Elle essayait déjà les chaussures à talons de maman quand j’en étais encore en train de jouer à GI Joe.

Ma soeur et moi, on a toujours été très différentes. J’ai à peine l’impression de commencer à trouver mon style, elle vers 12 ans elle savait déjà ce qu’elle voulait. De belles matières, des talons hauts, des bijoux précieux. Elle n’a jamais hésité à y mettre le prix, et à bosser pour. Même très jeune.

Vous imaginez combien elle nous énervait, moi, mon esprit révolutionnaire, mon jean baggy et mes Converse élimées. J’étais encore une ado mal réveillée, elle c’était déjà une femme qui portait ‘Féminité du Bois’ de Shiseido.

D’autant plus que Laetitia, malgré son mètre 80… Ben c’est ma petite soeur.

Comme toutes les soeurs, on s’est donc bien explosé les cordes vocales lors d’engueulades-courses poursuites à travers la maison dont à peu près toute la famille se souvient. Ça n’a pas toujours été parfait entre nous. Mais on s’est beaucoup marrées.

Oui. Il serait facile de s’imaginer le contraire, elle est tellement sophistiquée…

Mais c’est la fille la plus drôle que je connaisse.

C’est ça le truc avec une soeur. On a beau être le jour et la nuit, on parle le même langage. En un mot on se comprend. Et au fil du temps, alors qu’on s’apaisait, que je trouvais le chemin de ma féminité, que nos vies prenaient forme, on est devenues les meilleures amies du monde.

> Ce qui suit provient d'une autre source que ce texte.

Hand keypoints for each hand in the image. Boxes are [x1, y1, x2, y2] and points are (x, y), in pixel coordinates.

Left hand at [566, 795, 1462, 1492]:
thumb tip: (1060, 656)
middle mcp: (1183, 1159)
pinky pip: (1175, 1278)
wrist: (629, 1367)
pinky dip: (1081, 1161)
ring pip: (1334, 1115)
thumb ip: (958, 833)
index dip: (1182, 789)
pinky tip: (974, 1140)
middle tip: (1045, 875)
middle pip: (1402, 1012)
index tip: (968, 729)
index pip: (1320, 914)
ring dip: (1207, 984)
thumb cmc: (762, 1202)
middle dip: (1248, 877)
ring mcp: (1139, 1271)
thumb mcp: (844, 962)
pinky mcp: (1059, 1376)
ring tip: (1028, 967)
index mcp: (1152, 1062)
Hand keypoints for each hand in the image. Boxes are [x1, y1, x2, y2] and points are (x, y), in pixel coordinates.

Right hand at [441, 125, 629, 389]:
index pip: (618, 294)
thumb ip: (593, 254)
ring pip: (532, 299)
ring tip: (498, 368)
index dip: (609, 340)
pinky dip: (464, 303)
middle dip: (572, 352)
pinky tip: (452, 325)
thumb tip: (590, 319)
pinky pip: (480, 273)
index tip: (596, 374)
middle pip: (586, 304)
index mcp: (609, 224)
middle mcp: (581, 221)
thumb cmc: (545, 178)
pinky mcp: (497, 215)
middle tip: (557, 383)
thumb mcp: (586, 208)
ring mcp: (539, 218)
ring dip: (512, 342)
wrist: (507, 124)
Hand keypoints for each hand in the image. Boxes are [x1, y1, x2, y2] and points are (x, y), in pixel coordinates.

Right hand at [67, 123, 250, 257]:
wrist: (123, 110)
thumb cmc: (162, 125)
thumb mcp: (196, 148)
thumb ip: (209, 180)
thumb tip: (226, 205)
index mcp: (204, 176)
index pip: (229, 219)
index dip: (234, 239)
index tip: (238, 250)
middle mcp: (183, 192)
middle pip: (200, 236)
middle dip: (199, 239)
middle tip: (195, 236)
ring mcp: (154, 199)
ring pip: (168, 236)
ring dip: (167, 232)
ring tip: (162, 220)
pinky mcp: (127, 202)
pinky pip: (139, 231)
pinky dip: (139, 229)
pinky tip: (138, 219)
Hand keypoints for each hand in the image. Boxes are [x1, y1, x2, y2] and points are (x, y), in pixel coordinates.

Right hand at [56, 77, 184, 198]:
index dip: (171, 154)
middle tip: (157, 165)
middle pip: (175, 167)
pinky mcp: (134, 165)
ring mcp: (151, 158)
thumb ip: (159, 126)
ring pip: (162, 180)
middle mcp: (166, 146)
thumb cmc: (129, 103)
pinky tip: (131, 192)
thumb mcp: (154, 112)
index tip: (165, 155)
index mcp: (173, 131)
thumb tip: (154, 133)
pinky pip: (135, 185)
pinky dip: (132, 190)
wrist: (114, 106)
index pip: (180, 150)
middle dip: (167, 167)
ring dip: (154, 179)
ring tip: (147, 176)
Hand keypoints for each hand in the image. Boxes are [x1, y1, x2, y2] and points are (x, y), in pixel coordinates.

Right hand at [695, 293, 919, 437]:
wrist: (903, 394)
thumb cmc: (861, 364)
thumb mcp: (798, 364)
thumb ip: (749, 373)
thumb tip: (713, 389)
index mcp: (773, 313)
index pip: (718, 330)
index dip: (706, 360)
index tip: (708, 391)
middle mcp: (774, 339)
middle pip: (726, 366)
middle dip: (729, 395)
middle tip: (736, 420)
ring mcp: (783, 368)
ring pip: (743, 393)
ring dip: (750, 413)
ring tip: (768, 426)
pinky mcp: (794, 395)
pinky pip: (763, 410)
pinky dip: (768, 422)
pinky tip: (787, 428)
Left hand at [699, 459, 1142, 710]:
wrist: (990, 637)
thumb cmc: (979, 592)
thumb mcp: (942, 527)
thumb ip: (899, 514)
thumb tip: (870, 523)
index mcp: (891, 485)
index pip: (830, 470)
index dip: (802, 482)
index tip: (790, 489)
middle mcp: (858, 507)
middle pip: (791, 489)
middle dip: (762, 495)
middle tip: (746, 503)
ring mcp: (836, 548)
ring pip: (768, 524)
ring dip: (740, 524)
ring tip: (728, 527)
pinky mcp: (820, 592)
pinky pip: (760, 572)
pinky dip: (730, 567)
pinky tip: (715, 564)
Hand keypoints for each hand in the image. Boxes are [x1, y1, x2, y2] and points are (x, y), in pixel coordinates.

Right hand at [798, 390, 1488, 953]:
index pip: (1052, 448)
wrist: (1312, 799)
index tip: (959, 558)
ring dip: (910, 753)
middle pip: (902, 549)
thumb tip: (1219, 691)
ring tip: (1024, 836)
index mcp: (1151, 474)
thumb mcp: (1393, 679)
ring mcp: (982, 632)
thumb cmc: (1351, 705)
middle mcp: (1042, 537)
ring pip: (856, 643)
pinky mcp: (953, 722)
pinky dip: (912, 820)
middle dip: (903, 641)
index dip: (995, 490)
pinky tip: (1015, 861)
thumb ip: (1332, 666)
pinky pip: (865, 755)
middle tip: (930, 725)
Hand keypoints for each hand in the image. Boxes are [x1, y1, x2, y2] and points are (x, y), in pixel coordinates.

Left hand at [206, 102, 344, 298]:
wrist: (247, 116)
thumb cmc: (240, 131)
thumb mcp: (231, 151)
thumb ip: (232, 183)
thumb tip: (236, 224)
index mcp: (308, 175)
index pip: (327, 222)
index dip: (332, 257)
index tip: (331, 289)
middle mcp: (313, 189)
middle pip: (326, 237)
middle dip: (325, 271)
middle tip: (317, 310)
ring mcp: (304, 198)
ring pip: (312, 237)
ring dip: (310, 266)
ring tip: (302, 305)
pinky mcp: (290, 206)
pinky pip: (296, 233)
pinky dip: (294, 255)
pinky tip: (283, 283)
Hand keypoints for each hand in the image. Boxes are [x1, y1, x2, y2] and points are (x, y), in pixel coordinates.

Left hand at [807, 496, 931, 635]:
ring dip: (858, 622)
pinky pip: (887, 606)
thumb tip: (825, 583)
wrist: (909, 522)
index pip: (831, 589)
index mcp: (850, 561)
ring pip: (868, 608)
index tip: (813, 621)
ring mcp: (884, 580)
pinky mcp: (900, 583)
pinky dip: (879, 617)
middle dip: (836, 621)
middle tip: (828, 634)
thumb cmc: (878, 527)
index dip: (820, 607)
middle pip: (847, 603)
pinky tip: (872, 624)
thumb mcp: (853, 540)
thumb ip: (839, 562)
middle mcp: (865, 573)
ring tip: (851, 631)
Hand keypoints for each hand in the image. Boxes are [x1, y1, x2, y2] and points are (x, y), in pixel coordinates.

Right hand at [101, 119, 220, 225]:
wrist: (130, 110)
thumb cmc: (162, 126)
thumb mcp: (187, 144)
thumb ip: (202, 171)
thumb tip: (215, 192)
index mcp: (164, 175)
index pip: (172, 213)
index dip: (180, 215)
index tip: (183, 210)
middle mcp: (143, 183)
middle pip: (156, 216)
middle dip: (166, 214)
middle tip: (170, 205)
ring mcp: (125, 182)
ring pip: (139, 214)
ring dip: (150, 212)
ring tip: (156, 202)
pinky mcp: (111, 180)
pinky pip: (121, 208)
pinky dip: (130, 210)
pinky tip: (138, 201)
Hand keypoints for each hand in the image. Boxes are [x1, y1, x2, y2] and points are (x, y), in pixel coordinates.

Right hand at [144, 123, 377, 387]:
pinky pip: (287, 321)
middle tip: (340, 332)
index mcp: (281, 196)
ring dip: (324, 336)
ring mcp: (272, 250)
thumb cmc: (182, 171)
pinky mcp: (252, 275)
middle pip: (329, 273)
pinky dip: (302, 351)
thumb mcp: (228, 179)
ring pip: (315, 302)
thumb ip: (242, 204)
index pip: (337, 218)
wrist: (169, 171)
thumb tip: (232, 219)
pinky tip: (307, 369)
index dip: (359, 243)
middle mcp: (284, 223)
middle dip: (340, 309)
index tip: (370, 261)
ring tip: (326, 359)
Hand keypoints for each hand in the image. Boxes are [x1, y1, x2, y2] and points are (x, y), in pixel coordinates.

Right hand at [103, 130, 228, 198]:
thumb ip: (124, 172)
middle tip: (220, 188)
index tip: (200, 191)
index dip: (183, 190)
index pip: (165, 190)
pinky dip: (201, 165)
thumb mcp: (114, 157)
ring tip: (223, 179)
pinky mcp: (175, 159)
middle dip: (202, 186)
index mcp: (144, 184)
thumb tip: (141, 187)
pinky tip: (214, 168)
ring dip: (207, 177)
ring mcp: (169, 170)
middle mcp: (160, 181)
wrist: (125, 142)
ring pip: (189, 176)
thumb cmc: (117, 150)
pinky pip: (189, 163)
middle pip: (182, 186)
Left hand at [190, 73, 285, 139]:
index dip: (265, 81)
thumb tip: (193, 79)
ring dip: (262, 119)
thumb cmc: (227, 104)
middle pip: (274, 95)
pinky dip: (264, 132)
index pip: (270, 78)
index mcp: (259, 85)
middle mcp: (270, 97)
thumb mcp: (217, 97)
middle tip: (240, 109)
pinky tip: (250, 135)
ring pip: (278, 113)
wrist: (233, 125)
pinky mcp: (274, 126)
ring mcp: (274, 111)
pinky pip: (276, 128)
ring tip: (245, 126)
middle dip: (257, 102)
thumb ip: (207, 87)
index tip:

Mais je suis toujours la même. Quand elle m’a dit qu’elle venait passer le week-end à Paris, j’ai sauté au plafond de bonheur, rangé mon appart pour pas qu’elle tourne les talons en voyant que je ne classais pas mes chaussures par ordre alphabétique, et attendu en comptant les secondes son arrivée à l’aéroport.

Et puis ensuite j’ai passé mon week-end à lui grimper dessus, à lui dire comme je l’aime, comme je la trouve belle, fantastique, drôle et intelligente. On a fait les soldes. Elle a acheté des Tod’s, moi des Margiela. Elle a voulu aller déjeuner au Lutetia, je lui ai dit qu’au Sauvignon en face ça irait très bien comme ça. J’ai voulu rentrer en métro, elle m’a poussée dans un taxi.

Je me suis assise dans le taxi et pendant quelques minutes j’ai regardé ce beau visage que j’aime et que j’admire tant.

Et je sais qu’elle m’aime et m’admire tout autant… C’est ma mère qui me l’a dit. Merci, maman.